Dataset entries:
★ ★ ★ ★ ★ ★ ★
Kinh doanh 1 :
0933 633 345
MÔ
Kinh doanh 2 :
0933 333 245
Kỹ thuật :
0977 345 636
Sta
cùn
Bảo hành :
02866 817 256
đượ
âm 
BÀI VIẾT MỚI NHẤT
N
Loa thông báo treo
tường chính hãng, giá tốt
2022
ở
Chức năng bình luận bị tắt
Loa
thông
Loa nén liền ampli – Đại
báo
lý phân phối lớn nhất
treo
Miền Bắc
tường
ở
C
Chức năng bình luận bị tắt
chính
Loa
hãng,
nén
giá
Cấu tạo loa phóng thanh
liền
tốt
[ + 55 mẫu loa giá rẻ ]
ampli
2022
★ ★ ★ ★ ★ ★ ★
Exercise:
Retype the records above so that nothing differs from the original.

Response to this exercise:
Kinh doanh 1 :
0933 633 345
MÔ
Kinh doanh 2 :
0933 333 245
Kỹ thuật :
0977 345 636
Sta
cùn
Bảo hành :
02866 817 256
đượ
âm 
BÀI VIẾT MỚI NHẤT
N
Loa thông báo treo
tường chính hãng, giá tốt
2022
ở
Chức năng bình luận bị tắt
Loa
thông
Loa nén liền ampli – Đại
báo
lý phân phối lớn nhất
treo
Miền Bắc
tường
ở
C
Chức năng bình luận bị tắt
chính
Loa
hãng,
nén
giá
Cấu tạo loa phóng thanh
liền
tốt
[ + 55 mẫu loa giá rẻ ]
ampli
2022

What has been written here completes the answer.